Porter's film however brings a few new elements, notably more elaborate camera panning in shots 2 and 11, and the use of reverse motion for shot 5 where the characters seem to fly away into a tree. This increases the unreal feeling of the chase and, combined with the fact that when the protagonist comes back to his cell, he finds intact the table that he had previously broken, suggests that the whole chase may have been imagined by the madman.

The film is mentioned by Douglas Gomery and Clara Pafort-Overduin as having contributed to the popularity of comic chase films which made the continuity structure a widespread practice.

==Analysis==
The film is composed of 12 shots, 10 of them filmed on location while the first and last one use the same set:

1. A man dressed as Napoleon in a cell. He attacks a male nurse who brings his meal but two more nurses come in and forcefully restrain him. When they have left, he breaks the bars of the window and escapes.

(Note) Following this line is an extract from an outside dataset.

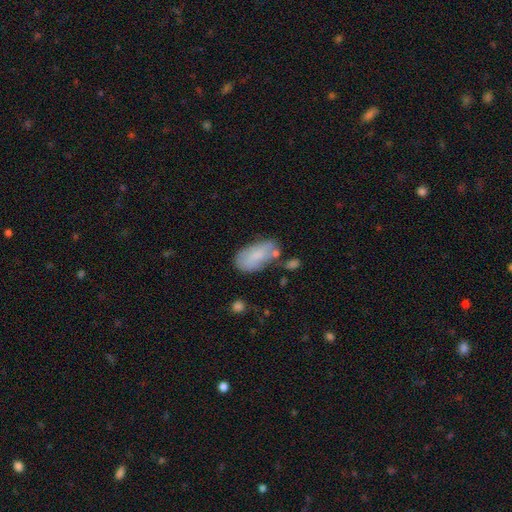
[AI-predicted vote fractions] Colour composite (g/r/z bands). It shows a smooth galaxy with no disk features (73%) that is in between round and cigar-shaped (93%). Merging: none (53%).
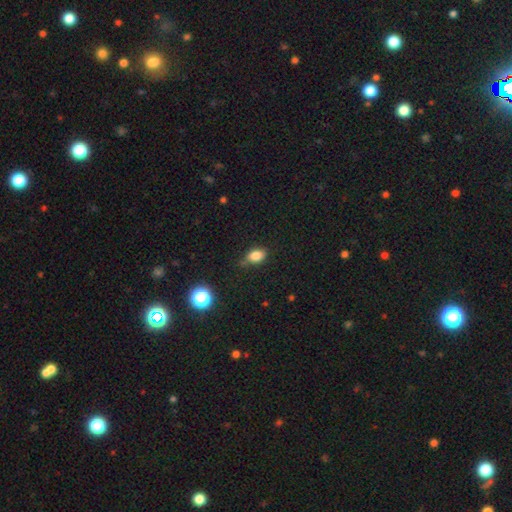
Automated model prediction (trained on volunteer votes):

2. A forest path in front of the asylum. The man climbs down the wall and runs away pursued by the nurses. The camera pans left to follow them. As they run across a stream on a log bridge, one of the nurses falls into the water.

3. The pursuit continues on a road.

4. The man hides in a barrel and rolls down a slope but the nurses see him and run after him.

5. The chase continues in a forest. The man jumps in a tree followed by the nurses (filmed in reverse motion). The camera pans to the right to another tree where the man and the comes down.

6. A haystack with a sleeping soldier. The man takes the soldier's gun but he is surrounded by the nurses. He nevertheless manages to escape.

7. The man takes refuge in a house, followed by the nurses. He reappears on top of the roof and slides down still pursued by them.

8. A road. The man hides on the side and the nurses pass by him but they come back and continue the chase.

9. Front view of a bridge. The nurses catch the man and try to restrain him.

10. Side view of the bridge. One of the nurses falls down while the others run on the bridge.

11. Same view as the beginning of shot 2. The man runs towards the asylum and climbs up the window.

12. Same view as shot 1. The man enters his cell through the window. He sits at the table
and reads a document. The nurses enter the cell and are flabbergasted to find him there.